The shepherds’ hovels shone, for underneath
The soot we saw the stone clean at the heart
As on the starting-day. The refuse heaps
Were grained with that fine dust that made the world;
For he had said, ‘To the pure all things are pure.’
And when we went into the town, he with us,
The lurkers under doorways, murderers,
With rags tied round their feet for silence, came
Out of themselves to us and were with us,
And those who hide within the labyrinth
Of their own loneliness and greatness came,
And those entangled in their own devices,
The silent and the garrulous liars, all
Stepped out of their dungeons and were free.
Reality or vision, this we have seen.
If it had lasted but another moment
It might have held forever! But the world
Rolled back into its place, and we are here,
And all that radiant kingdom lies forlorn,
As if it had never stirred; no human voice
Is heard among its meadows, but it speaks
To itself alone, alone it flowers and shines
And blossoms for itself while time runs on.
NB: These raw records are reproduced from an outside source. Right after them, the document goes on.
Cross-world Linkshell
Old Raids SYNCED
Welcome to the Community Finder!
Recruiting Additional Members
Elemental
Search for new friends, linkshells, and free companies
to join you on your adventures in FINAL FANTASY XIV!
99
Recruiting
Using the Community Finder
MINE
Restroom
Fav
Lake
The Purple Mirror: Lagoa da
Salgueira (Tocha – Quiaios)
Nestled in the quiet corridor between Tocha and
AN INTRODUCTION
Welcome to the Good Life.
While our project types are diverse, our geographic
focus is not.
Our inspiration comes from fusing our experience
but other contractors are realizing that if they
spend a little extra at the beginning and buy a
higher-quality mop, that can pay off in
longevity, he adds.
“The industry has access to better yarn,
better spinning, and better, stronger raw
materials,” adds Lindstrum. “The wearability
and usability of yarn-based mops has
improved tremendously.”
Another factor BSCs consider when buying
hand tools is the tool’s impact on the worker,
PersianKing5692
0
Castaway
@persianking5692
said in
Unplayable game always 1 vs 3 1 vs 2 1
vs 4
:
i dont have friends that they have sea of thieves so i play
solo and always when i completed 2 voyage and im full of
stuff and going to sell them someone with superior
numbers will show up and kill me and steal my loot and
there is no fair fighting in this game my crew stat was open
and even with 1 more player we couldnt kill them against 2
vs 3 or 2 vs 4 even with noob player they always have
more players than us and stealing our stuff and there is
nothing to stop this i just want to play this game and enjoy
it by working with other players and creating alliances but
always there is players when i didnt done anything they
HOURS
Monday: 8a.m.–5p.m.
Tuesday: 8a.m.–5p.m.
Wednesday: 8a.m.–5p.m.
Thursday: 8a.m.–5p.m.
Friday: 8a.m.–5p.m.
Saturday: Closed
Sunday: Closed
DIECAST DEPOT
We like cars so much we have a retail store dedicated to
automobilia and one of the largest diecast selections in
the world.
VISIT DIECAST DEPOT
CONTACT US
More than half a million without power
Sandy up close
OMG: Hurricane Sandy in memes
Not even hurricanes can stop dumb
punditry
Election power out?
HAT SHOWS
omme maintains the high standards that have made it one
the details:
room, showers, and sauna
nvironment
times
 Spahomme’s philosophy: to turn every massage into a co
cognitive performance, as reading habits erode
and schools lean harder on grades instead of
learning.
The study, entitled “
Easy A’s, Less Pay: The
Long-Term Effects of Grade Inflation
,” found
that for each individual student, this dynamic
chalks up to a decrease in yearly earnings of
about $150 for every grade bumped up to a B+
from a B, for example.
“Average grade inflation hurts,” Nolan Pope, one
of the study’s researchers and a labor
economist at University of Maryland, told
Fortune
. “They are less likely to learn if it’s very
But he will come again, it’s said, though not
Unwanted, unsummoned; for all things,
Beasts of the field, and woods, and rocks, and seas,
And all mankind from end to end of the earth
Will call him with one voice. In our own time,
Some say, or at a time when time is ripe.
Then he will come, Christ the uncrucified,
Christ the discrucified, his death undone,
His agony unmade, his cross dismantled –
Glad to be so – and the tormented wood
Will cure its hurt and grow into a tree
In a green springing corner or young Eden,
And Judas damned take his long journey backward
From darkness into light and be a child
Beside his mother’s knee, and the betrayal
Be quite undone and never more be done.

Barth on Judas

‘Was it not Judas, the sinner without equal, who offered himself at the decisive moment to carry out the will of God, not in spite of his unparalleled sin, but in it? There is nothing here to venerate, nor is there anything to despise. There is place only for the recognition and adoration and magnifying of God.’ – Karl Barth, Church Dogmatics II/2 (ed. G. W. Bromiley and T. F Torrance; trans. G. W. Bromiley et al.; Edinburgh: T & T Clark, 1957), 503.

The Gospel of Judas

Although I certain that reading Ray Anderson’s The Gospel According to Judas will offer the reader much more food for thought than the 1700 year old version, Stephen Carlson has some worthwhile postings to read on The Gospel of Judas text and for those who want the full smorgasboard, Mark Goodacre’s blog has got more than one man or an army could make a crack of. They are both worth the read, especially if you’re a Dan Brown fan (which I’m not). By the way, does anybody know if any serious theological commentary has been offered on The Gospel of Judas text?